#### DIRECTIONS FOR THIS TASK
Go through the listing below and count each line with the word "thăm" in it; return only the count.

#### DATA TO USE
[Start of section]
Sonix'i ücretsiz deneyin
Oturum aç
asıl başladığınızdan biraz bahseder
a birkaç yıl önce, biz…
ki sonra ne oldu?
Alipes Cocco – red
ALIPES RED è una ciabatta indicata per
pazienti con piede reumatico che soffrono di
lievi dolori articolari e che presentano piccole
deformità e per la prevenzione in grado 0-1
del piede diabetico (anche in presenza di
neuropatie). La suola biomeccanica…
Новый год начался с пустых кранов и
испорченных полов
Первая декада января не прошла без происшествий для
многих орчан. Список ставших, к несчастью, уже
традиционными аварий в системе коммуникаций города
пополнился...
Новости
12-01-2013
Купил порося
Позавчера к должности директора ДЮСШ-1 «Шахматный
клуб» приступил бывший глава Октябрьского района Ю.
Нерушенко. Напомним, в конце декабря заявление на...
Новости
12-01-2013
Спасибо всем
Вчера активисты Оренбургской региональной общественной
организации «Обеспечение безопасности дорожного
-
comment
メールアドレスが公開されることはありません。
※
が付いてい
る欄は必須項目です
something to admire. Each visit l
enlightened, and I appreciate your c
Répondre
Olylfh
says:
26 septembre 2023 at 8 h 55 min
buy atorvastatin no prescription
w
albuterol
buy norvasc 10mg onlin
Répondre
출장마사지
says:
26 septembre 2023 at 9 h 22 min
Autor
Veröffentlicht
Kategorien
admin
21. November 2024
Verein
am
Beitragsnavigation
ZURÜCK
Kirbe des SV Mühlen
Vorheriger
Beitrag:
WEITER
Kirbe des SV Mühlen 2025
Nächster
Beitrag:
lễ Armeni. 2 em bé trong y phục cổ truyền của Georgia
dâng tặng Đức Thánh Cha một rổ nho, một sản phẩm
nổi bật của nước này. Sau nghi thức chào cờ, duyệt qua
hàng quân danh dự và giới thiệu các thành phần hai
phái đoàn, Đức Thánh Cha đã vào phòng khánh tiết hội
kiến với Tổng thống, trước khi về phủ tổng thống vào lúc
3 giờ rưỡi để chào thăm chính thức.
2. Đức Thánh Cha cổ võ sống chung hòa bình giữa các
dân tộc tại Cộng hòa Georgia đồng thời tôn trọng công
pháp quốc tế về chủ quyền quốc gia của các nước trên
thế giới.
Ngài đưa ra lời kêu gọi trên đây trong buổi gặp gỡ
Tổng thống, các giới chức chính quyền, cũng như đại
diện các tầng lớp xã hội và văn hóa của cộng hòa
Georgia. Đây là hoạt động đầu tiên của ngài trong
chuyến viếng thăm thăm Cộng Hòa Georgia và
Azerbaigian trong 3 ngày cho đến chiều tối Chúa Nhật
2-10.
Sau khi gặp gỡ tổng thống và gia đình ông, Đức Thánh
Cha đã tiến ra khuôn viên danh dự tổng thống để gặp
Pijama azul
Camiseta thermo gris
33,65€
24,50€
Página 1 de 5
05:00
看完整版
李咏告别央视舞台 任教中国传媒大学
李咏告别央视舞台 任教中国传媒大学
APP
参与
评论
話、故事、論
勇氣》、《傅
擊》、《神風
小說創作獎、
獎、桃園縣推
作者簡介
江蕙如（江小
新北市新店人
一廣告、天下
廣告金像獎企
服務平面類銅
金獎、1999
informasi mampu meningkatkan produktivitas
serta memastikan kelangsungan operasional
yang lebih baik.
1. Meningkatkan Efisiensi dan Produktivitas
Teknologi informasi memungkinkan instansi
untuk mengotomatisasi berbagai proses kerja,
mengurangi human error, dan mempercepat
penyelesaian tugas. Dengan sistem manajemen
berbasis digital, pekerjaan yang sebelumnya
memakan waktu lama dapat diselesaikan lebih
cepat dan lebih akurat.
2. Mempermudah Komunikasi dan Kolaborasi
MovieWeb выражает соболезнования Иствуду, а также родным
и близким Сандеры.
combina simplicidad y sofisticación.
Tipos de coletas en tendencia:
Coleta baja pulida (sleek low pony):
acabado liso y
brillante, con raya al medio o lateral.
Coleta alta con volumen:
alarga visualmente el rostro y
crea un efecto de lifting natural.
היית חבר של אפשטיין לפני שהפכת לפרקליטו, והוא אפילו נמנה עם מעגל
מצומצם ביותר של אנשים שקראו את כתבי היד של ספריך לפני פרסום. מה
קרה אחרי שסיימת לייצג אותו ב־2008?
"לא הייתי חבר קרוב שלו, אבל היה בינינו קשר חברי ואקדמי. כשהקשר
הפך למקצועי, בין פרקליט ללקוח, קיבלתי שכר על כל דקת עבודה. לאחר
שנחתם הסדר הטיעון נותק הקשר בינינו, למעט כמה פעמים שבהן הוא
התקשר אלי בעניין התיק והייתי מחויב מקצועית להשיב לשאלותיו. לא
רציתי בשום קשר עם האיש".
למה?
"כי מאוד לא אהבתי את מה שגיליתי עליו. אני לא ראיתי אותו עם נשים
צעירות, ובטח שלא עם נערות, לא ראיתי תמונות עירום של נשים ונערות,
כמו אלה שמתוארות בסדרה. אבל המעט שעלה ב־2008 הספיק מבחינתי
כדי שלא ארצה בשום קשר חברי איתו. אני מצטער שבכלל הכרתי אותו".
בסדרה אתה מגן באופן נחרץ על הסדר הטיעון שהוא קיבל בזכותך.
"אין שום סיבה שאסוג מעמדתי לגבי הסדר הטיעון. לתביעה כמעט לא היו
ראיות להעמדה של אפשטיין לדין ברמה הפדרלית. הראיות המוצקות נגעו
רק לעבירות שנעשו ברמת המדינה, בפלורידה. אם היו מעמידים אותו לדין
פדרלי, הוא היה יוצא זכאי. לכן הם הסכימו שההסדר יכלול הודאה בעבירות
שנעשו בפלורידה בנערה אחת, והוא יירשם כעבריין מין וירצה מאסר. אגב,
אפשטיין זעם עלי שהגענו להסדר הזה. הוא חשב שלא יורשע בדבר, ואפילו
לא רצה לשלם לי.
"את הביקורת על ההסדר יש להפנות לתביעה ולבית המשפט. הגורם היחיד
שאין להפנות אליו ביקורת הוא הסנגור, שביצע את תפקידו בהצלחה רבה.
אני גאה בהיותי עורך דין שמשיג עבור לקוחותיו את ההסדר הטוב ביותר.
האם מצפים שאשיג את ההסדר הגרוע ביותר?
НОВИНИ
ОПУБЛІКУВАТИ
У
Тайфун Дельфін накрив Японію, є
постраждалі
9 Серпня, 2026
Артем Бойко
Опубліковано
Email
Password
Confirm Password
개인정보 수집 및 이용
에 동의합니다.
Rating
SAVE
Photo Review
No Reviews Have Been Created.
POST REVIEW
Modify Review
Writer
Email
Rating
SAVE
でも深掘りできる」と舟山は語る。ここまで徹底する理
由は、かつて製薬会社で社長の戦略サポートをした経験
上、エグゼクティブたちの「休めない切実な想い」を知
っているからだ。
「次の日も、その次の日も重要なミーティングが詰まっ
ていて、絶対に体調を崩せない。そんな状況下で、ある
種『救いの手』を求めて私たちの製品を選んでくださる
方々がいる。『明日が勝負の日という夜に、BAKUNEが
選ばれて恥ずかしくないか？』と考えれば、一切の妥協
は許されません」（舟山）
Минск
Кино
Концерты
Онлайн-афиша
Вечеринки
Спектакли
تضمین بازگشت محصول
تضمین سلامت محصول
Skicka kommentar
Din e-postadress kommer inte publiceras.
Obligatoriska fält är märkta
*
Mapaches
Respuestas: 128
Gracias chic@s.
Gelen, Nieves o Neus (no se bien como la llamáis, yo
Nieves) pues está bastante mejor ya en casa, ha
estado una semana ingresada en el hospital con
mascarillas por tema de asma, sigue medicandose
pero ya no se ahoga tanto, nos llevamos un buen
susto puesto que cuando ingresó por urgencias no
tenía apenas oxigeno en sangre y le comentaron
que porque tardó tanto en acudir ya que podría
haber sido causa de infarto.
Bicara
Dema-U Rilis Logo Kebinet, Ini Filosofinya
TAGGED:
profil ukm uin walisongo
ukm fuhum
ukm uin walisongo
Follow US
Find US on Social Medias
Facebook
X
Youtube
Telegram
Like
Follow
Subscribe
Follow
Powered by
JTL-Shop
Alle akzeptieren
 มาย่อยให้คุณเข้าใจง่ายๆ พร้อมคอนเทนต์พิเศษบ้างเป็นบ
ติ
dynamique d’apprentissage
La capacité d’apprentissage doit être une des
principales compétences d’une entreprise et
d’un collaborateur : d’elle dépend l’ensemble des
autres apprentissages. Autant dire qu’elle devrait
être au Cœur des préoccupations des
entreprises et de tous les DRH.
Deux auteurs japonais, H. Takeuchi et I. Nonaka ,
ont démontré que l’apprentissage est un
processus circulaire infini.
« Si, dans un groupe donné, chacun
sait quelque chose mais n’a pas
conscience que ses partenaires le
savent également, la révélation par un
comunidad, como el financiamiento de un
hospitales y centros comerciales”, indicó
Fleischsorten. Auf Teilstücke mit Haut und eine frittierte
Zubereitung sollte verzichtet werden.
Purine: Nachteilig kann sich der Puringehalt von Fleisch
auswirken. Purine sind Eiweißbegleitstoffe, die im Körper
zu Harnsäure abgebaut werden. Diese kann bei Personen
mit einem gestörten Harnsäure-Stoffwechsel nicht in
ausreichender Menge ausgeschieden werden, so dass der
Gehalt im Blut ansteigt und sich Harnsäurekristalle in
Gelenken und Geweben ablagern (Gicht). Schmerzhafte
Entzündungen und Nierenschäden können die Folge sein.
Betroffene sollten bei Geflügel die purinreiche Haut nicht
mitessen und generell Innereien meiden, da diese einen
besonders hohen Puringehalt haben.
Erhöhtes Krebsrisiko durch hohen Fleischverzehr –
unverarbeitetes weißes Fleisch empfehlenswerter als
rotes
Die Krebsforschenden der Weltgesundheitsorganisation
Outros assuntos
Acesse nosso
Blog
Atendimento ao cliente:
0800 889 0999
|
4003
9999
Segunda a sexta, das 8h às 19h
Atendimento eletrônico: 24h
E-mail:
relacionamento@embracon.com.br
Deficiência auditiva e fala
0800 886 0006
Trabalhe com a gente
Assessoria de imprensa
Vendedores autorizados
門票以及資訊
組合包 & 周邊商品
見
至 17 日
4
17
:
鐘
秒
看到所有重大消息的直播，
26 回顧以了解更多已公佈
[End of section]
#### EXERCISE OUTPUT
2